** Passage given **
^^^^^^^^^^^^^^^^

DUE TO THE NATURE OF EVOLVING PROGRAMMING AND THE VARIOUS
HARDWARE AND SOFTWARE ENVIRONMENTS IN WHICH THIS SOFTWARE MAY
BE USED, IT IS UNDERSTOOD THAT OCCASIONAL "BUGS" OR UNFITNESS
MAY ARISE. THE USER SHOULD ALWAYS TEST THIS SOFTWARE THOROUGHLY
WITH NON-CRITICAL DATA BEFORE RELYING ON IT.
FMT Copyright 1992, 1993 Chang Ping Lee page 3
LICENSE
1. In return for the payment of a one time fee, the customer is
granted a non-commercial or commercial license.
2. If the registration is for a non-commercial license the customer
can use the software for personal backup or other usages in which
the customer make no profit and the duplicated diskettes of any
particular source diskette (or image file) are not distributed to
more than ten persons. In addition, the software may not be used in
any business, organization, institution or government agency.
3. If the registration is for a commercial license the customer can
use the software in a business, organization, institution or
government agency, for profit or non-profit purposes. With a
commercial license the customer can distributed the duplicated
diskettes to as many persons as he or she likes
4. The customer may use the product just-like-a-book which means
this software can be used by more than one person and can be moved
from one computer to another so long as there is NO POSSIBILITY of
it being used by two different persons on two different computers
at the same time, just like a book can not be read by two different
persons in two different places at the same time.

^^^^^^^^^^^^^^^^

[Data records]

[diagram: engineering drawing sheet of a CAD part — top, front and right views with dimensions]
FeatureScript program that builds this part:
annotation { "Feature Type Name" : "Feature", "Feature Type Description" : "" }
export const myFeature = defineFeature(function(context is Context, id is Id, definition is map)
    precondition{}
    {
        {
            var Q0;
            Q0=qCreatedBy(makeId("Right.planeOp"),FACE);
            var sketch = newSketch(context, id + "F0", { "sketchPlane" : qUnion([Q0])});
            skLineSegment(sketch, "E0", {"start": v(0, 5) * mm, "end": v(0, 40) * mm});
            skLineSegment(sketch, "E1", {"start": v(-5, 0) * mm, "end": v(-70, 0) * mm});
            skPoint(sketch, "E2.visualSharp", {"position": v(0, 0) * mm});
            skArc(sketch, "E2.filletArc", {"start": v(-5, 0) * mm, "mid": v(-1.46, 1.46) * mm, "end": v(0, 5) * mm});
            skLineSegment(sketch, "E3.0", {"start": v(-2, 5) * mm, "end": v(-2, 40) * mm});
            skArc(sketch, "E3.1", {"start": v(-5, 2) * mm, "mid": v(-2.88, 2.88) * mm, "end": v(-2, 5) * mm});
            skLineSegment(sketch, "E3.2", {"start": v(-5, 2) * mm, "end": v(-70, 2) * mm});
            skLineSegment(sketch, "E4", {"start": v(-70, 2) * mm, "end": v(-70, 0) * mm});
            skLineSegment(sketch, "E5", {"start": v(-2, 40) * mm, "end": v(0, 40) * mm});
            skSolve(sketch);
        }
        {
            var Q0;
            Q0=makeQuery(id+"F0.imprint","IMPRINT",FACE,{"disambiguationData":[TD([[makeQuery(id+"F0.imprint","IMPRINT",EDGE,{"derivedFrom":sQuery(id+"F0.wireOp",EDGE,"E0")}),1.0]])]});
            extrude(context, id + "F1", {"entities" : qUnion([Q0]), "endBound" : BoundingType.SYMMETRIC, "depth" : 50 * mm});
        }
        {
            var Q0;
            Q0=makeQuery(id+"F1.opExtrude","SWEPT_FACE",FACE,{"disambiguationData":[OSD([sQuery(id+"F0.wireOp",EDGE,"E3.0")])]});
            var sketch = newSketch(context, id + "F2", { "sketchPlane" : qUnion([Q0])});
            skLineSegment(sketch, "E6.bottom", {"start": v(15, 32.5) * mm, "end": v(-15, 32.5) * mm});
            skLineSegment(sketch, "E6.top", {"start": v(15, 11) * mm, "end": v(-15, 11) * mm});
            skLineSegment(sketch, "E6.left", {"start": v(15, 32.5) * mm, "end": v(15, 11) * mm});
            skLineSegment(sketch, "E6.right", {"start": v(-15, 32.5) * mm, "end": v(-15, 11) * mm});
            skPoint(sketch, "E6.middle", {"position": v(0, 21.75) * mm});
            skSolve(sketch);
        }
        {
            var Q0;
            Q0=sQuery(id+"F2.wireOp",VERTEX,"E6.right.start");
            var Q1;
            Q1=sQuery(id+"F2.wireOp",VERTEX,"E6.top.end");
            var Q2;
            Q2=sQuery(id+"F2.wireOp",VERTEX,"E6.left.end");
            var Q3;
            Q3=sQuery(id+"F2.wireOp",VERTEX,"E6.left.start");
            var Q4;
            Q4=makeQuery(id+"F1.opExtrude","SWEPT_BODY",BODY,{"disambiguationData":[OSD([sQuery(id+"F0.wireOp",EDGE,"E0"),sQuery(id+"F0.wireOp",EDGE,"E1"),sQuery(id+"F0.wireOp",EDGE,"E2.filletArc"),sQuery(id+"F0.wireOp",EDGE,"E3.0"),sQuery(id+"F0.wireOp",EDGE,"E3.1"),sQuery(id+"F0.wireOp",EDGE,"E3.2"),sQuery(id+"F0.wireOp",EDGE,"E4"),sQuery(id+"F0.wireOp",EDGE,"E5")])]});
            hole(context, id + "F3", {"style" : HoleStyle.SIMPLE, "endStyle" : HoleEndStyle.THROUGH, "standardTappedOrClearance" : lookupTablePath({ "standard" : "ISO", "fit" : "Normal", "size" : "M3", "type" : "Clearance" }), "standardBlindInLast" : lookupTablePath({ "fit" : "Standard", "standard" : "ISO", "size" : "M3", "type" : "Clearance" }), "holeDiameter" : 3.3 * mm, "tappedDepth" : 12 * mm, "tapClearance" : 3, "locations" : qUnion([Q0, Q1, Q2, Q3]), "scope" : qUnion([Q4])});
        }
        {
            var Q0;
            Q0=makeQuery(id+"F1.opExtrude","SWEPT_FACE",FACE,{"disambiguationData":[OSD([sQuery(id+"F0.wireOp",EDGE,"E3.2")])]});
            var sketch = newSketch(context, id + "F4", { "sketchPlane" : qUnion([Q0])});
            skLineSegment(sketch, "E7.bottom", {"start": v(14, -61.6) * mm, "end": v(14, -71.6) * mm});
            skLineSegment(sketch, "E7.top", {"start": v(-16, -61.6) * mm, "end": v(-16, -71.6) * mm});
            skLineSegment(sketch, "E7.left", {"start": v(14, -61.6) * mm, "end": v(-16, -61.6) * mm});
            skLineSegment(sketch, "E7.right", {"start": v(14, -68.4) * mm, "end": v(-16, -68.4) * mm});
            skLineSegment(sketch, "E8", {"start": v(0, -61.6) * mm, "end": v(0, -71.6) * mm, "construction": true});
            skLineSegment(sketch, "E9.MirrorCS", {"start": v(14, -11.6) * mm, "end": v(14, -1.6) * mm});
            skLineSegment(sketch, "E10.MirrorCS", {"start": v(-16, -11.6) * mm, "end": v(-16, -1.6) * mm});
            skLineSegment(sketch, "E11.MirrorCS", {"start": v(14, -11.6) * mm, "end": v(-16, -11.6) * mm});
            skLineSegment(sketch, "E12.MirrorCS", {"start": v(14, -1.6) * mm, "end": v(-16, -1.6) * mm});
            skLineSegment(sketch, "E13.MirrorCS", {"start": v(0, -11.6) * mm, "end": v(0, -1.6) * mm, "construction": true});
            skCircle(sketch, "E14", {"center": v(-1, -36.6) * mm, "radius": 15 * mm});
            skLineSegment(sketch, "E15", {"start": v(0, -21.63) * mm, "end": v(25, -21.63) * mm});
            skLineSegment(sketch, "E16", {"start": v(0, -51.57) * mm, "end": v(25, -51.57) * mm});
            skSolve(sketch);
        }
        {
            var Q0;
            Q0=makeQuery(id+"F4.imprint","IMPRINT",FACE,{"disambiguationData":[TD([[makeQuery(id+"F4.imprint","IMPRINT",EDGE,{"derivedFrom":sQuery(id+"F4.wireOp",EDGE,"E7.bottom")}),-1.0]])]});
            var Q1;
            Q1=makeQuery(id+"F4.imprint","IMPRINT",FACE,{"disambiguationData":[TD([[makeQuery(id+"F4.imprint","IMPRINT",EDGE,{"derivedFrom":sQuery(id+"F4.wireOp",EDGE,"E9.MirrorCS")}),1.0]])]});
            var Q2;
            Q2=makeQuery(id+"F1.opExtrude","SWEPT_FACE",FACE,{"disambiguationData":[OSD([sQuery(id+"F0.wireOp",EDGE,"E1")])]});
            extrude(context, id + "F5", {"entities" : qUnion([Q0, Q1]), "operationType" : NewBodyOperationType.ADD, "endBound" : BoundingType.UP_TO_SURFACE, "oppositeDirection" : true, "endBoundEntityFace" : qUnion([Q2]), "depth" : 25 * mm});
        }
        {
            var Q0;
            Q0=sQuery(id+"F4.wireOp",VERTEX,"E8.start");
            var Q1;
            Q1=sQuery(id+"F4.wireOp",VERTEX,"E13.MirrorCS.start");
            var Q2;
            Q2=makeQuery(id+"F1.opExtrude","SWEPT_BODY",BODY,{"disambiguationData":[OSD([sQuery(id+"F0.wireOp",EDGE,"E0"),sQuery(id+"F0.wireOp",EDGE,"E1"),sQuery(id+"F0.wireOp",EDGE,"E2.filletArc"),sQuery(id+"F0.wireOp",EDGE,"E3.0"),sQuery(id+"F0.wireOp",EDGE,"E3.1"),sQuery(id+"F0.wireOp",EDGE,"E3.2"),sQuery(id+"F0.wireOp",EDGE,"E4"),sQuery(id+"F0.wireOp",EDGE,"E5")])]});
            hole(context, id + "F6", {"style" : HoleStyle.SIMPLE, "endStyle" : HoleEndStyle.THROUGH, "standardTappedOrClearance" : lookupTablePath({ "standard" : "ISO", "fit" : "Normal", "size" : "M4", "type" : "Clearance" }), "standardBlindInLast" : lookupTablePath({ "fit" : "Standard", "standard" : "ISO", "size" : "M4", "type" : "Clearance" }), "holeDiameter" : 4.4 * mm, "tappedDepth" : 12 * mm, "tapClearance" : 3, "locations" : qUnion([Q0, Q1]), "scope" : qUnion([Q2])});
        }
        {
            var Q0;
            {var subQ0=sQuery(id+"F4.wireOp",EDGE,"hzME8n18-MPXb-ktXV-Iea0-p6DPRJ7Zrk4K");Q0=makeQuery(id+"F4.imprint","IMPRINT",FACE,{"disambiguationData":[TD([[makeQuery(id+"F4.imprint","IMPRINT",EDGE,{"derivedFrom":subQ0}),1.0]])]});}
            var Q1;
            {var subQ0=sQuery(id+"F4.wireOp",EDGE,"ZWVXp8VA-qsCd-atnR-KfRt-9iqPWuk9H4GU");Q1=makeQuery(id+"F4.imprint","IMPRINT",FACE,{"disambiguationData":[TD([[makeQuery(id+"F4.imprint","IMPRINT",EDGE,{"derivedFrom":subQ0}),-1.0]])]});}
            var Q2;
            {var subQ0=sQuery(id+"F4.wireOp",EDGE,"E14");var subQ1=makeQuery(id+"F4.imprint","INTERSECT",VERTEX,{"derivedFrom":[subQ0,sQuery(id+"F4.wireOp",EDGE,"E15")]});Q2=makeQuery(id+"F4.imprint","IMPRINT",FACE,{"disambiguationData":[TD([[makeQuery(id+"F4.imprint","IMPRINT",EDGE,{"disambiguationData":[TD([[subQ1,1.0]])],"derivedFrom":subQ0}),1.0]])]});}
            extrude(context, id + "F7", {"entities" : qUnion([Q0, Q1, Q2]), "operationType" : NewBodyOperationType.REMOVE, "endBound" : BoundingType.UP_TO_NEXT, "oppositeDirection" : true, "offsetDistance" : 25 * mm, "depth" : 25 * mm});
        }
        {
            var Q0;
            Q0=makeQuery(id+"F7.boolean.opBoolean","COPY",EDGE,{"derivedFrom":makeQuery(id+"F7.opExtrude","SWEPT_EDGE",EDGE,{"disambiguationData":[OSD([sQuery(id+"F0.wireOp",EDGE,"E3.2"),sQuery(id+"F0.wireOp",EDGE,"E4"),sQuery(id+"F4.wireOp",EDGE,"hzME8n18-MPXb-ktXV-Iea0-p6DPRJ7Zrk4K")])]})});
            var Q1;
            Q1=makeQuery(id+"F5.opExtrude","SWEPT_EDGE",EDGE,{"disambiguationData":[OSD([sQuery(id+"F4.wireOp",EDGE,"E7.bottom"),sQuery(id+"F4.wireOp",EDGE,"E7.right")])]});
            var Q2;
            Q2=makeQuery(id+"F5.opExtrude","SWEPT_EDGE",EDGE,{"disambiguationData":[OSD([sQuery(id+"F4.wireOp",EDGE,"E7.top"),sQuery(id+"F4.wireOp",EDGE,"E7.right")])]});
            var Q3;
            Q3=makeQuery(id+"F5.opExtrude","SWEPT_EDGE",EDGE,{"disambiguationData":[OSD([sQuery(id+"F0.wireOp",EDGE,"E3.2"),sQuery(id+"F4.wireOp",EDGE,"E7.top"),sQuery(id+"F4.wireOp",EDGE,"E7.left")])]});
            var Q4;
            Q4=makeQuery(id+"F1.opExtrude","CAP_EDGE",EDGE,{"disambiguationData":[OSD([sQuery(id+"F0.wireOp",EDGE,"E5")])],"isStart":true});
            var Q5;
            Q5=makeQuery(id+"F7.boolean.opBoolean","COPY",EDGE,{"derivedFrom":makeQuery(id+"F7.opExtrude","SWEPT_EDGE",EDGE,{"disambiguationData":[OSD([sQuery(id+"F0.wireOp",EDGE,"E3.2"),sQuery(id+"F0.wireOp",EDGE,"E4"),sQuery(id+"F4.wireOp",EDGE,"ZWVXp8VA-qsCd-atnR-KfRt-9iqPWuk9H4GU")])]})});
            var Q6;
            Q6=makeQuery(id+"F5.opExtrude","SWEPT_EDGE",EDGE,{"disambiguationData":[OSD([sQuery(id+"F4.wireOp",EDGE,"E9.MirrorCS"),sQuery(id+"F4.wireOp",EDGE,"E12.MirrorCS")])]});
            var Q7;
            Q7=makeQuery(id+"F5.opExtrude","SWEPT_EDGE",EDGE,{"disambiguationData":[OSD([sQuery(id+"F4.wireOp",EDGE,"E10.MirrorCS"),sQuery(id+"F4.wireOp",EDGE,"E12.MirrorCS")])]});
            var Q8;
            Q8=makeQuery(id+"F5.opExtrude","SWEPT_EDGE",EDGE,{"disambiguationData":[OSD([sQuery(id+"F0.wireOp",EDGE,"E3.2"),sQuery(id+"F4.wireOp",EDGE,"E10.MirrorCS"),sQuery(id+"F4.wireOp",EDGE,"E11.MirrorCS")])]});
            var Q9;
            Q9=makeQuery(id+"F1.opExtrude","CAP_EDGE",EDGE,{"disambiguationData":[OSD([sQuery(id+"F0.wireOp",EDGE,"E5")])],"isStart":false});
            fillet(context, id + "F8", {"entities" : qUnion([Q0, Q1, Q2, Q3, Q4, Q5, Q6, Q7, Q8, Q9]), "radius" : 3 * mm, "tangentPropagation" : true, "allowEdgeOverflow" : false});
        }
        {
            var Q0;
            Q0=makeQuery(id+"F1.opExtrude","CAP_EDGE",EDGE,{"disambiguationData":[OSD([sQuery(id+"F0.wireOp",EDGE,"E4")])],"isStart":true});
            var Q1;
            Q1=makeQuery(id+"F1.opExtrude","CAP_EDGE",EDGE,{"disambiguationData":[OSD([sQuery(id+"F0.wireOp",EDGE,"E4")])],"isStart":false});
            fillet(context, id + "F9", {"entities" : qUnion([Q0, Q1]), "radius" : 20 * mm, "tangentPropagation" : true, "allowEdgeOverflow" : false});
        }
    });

^^^^^^^^^^^^^^^^

** Stated task 1 **
Rewrite the numbered paragraph of the software license that begins "If the registration is for a non-commercial license" as a short bulleted list, keeping its main facts.
** Stated task 2 **
Write the next part of the software license, picking up right after its last sentence.
The data records stand apart from the software license and are separate material.

** Right answer 1 **
- A non-commercial license allows personal backup and other uses from which the customer makes no profit.
- Duplicated diskettes (or image files) of any particular source diskette may be distributed to no more than ten persons.
- The software may not be used in any business, organization, institution, or government agency.

** Right answer 2 **
5. This software and its documentation and all supplemental files
are property of the author and may not be duplicated for sale to
any third parties without written permission from the author.
6. The customer agrees that this product is protected by United
States copyright law and international copyright treaty provisions.
Purchase of this license does not transfer any right, title or
interest in the product to the customer except as specifically set
forth in this license agreement.
7. The author of this software product reserves the right to
terminate this license upon breach.
FMT Copyright 1992, 1993 Chang Ping Lee page 4
1. INTRODUCTION:
FMT is a utility to format 360KB, 1.2MB, 720KB and 1.44MB
diskettes. Features include no keyboard operation, serial
number and label assignment and bad sectors handling.
The serial number and label can be assigned incrementally with
a text file which stores the serial number and label for the
next diskette to be formatted. You can keep more than one text
file for this purpose. Before exit, FMT will update the file
automatically.
Conventionally, a cluster is marked as bad cluster if the
formatting program fails to access after three tries. FMT,
however, adopts a more strict policy to ensure that your
valuable data won't be saved on places which are bad or about to
turn bad. FMT will try three times too. The difference is that
if FMT fails to access a sector in the first try it will mark
the sector bad and tell you how many tries has failed.
FMT Copyright 1992, 1993 Chang Ping Lee page 5
2. HOW TO INSTALL AND RUN FMT
Copy the EXE and DOC files to a directory created for DCF and
DUP. Define the PATH in your AUTOEXEC.BAT to include the
directory of FMT.EXE or the directory of a one-line batch file
which contains the path of FMT.EXE.
Type "FMT" followed by the "enter" key to execute the program.
The first time you run the program it will ask for a formatted
diskette so that it can create a FMT.DAT file.
After the FMT.DAT file has been created, you can start
formatting diskettes. You can specify the floppy drive on the
command line.
If you only have one or two floppy drives you can skip the rest
of this section.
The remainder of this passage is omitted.